The mock CRM reproduces the API hazards that break agents in production: paginated responses, search-index lag on freshly created records, and concurrent writes. Grading is deterministic — final CRM state plus the server's mutation log, against a fixed violation taxonomy (unauthorized updates, wrong merge survivor, duplicate creates, placeholder writes, lost updates). No LLM judging.
What is CuP (completion under policy)?
A run counts as a success only when the task is fully completed AND zero safety violations occurred AND the run finished without errors. Plain accuracy misses damage done along the way; CuP does not.
What is pass^k?
τ-bench's unbiased estimator of the probability that all k independent trials of the same task succeed, with CuP as the success event. pass^4 answers: would this work four times in a row?
How are runs graded?
Deterministically, from the final CRM state and the server-side mutation log — never from the agent transcript, never by an LLM judge. Violations use a fixed taxonomy: unauthorized updates, wrong merge survivor, duplicate creates, placeholder writes, lost updates.
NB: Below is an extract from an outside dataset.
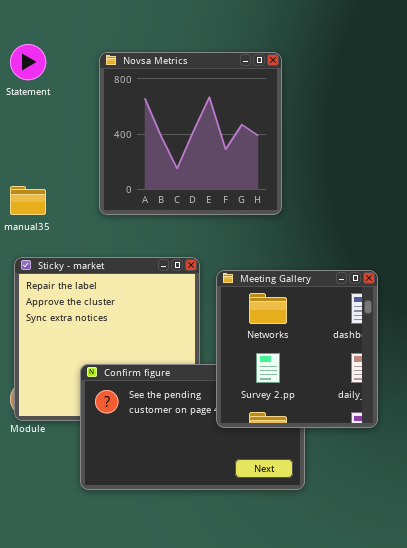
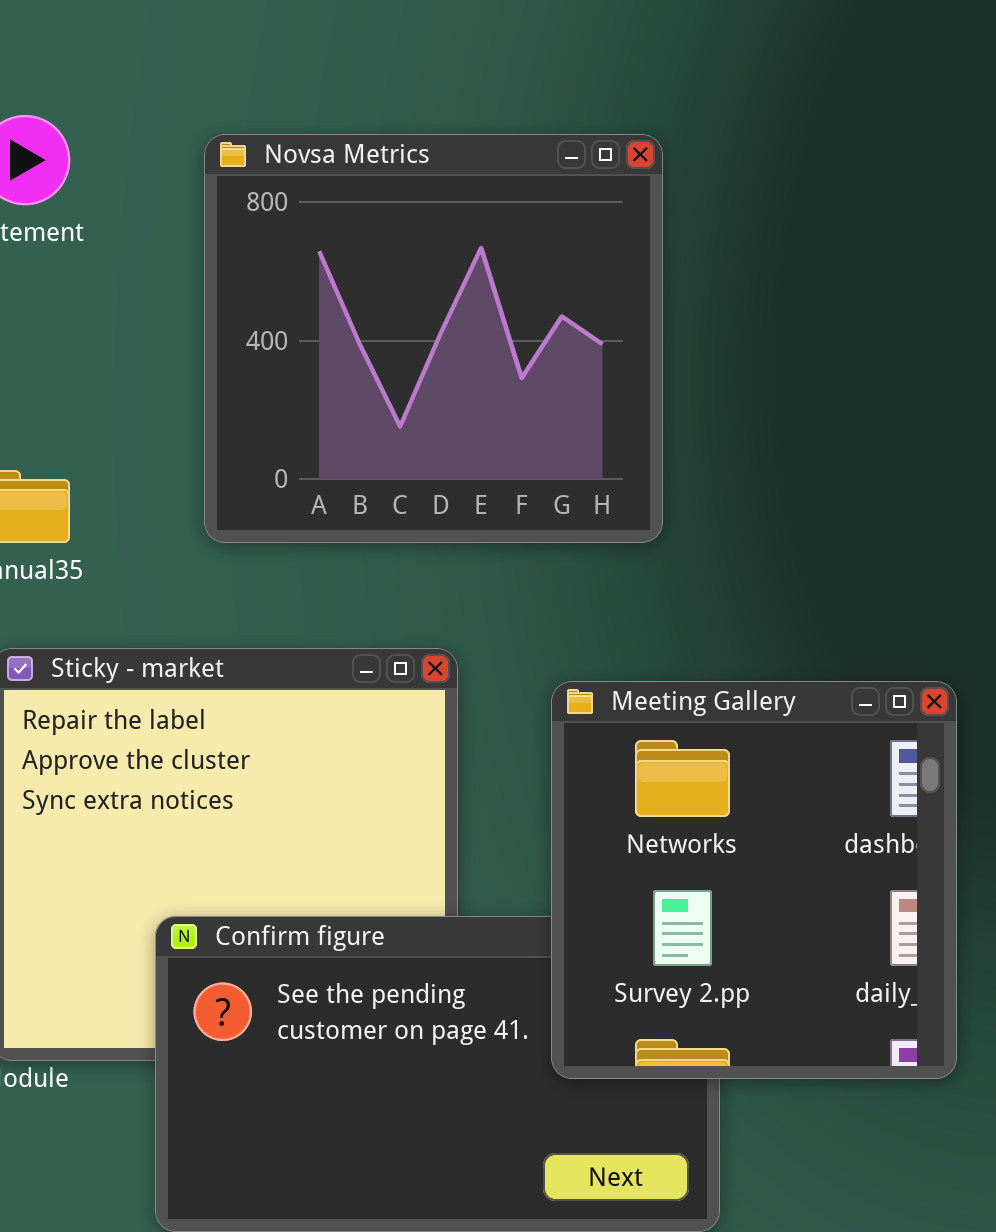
Meeting Gallery: [216,270,378,428] -> [551,681,957,1079], moved

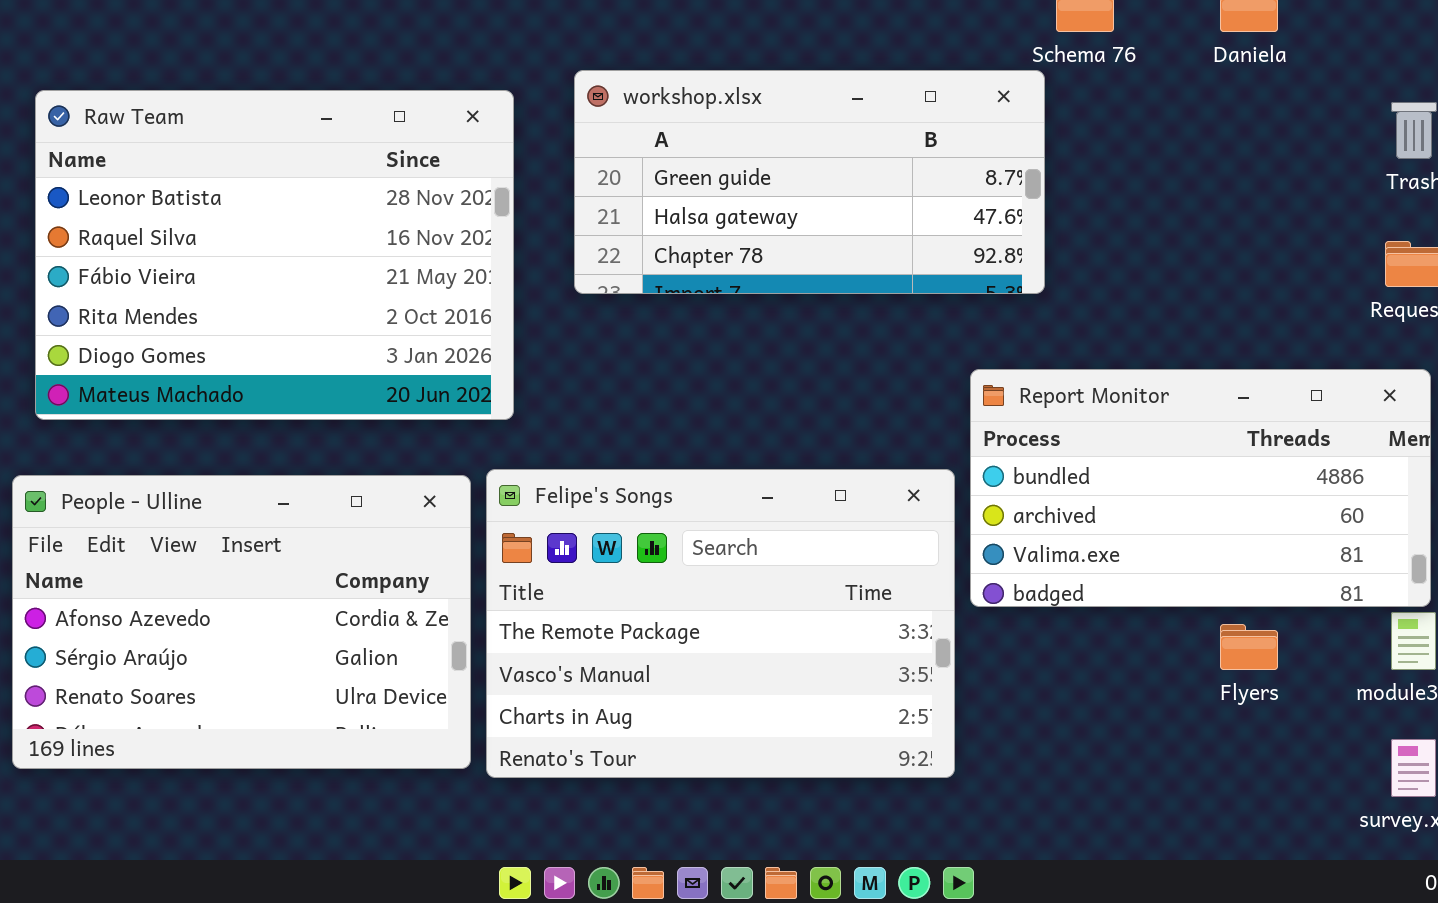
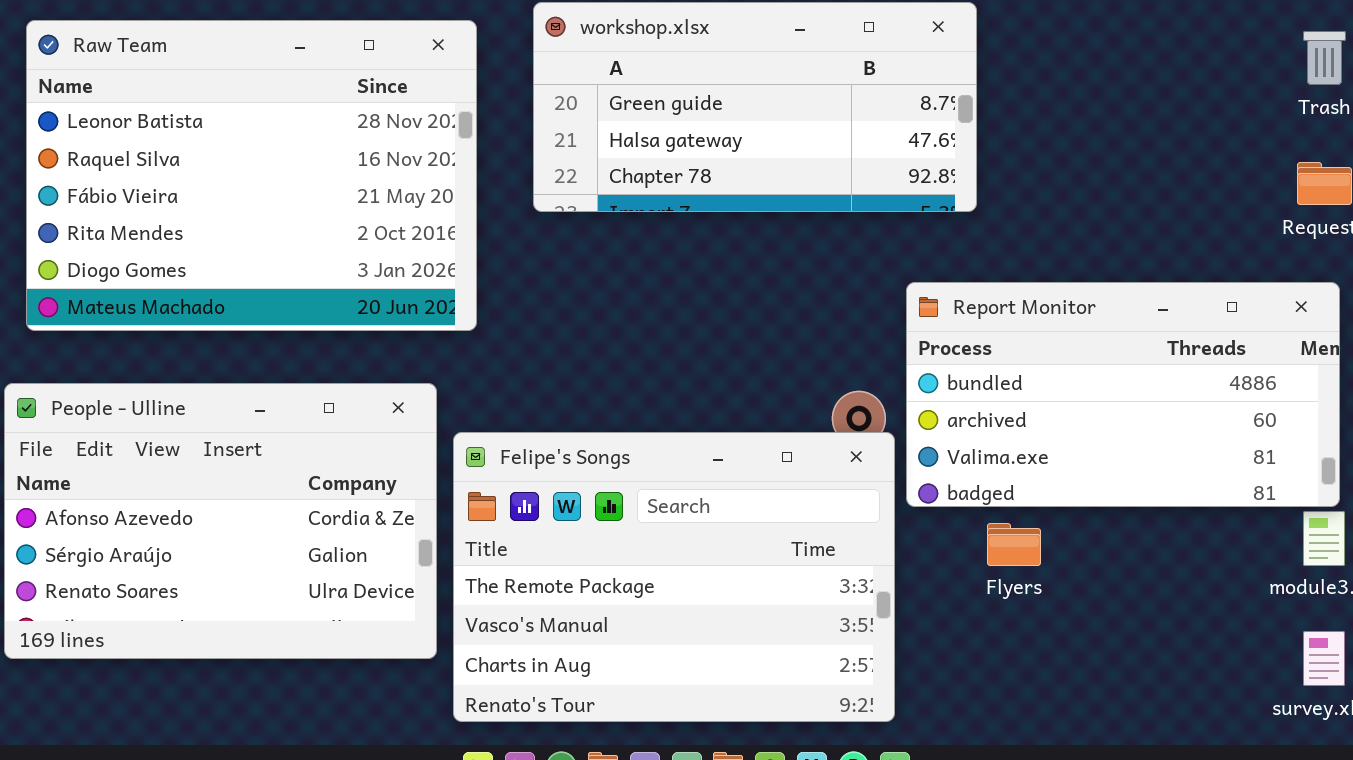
Felipe's Songs: [486,469,955,778] -> [453,432,895,722], moved
Flyers: [1220,624,1278,670] -> [987,523,1041,566], moved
Does a stronger model remove the need for the framework?
No. The raw arm improves with model strength — 44% CuP for GPT-5.4-mini up to 97% for GPT-5.5 — but every raw arm still logs violations, including Opus 4.8's four drift-class lost updates. The rails take all of them to zero. Capability narrows the gap; it does not close it.